On the quayside there sprouted a sample of the Heritage and Diving Village, with a group of huts built from palm trees. There were weaving and metal working displays as well as local bands, ranging from small boys singing, to older men with swords and guns. There were arrogant camels and a very sharp-eyed falcon.
We thought the ceremony would begin at 11.30, and Captain Warwick was outside the terminal building at that time waiting. Meanwhile those inside were plied with fruit juices, sweetmeats and spicey nibbles. Just before 12.30 we were all still waiting for something to happen, and the QE2 loudspeakers were becoming more insistent that passengers should get back on board.

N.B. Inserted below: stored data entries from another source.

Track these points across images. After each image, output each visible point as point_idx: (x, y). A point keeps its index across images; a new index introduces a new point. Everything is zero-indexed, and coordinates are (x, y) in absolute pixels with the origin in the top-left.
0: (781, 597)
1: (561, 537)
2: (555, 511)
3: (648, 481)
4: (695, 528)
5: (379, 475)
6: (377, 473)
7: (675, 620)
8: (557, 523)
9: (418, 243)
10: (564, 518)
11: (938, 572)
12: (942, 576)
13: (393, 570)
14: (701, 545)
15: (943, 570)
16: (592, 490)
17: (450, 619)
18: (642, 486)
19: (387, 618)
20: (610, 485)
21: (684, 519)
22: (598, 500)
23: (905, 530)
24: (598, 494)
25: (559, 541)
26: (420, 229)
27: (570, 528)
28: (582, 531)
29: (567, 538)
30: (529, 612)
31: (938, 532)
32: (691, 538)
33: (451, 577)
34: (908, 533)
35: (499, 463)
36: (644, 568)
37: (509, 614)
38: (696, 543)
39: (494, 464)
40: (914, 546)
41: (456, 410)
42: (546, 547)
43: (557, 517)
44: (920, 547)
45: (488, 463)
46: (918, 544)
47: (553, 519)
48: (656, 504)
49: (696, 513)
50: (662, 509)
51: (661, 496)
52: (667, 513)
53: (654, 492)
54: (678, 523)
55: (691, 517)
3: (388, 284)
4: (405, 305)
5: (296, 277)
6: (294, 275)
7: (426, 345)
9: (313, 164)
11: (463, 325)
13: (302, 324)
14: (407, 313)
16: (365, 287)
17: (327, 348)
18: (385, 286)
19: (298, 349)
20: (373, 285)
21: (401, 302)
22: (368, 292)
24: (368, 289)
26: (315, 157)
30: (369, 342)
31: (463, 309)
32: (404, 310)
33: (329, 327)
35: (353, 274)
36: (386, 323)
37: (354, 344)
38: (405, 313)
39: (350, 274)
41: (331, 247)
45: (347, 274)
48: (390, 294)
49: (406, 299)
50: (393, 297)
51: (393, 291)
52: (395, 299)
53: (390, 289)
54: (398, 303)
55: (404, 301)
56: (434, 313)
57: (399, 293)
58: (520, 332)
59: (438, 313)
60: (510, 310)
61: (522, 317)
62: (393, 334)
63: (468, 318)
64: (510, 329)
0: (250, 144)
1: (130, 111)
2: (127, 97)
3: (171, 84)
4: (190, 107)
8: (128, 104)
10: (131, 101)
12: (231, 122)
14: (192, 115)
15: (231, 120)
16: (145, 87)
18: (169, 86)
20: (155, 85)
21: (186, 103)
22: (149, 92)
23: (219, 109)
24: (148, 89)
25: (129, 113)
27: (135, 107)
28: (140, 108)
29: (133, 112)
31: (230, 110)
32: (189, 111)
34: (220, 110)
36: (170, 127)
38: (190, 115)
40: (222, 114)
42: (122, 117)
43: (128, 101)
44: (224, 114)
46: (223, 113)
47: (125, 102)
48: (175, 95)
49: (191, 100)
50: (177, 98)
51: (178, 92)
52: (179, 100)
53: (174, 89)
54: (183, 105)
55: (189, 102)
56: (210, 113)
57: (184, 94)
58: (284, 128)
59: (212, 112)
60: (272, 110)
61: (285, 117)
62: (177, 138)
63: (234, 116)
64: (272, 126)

We were scheduled to sail at 13.00. Then a police motorcycle and a white Jeep arrived with Crown Prince Mohammed Al Maktoum.
The terminal was quickly declared open and the Crown Prince strode along the red carpet alongside Captain Warwick towards QE2, surrounded by Press all trying to get the best pictures amid shouts of "Be careful about the passengers". We had been allowed to line the narrow red carpet, and were much closer to the procession than would normally be allowed. The Crown Prince had a truly whirlwind tour of QE2; there wasn't even time to use the lifts to get back to the gangway on 5 Deck so he had to use the stairs. Captain Warwick had the gangway up just after 13.00, and we departed as scheduled.
We moored at Muscat, Oman on Tuesday 27 March, but we had already decided to stay on board. We had just had two tiring days in Dubai, and saw no special reason to pay US$70 each for a visa to set foot on shore.
We were close to the town and it was possible to get a few photographs without disembarking. The harbour is at the foot of a range of sharp toothed rocky hills, and had been thoroughly fortified. The word "masquat" means "place of the falling" and refers to these precipitous rocks. There were forts and towers everywhere, including the 16th century Forts of Jalali and Mirani on either side of the bay which guard the blue and gold Al Alam Palace. This was built in the 1970s as Sultan Qaboos' official residence.
The rest of the day was spent in a restful mix of lying in the sunshine and eating and drinking. We noticed that the New Zealand film "The Piano" was being shown in the theatre in the evening. Pauline had seen the film some years ago on the television in England, and it was interesting to see it again and be reminded of the violence and difficulties overcome by early immigrants.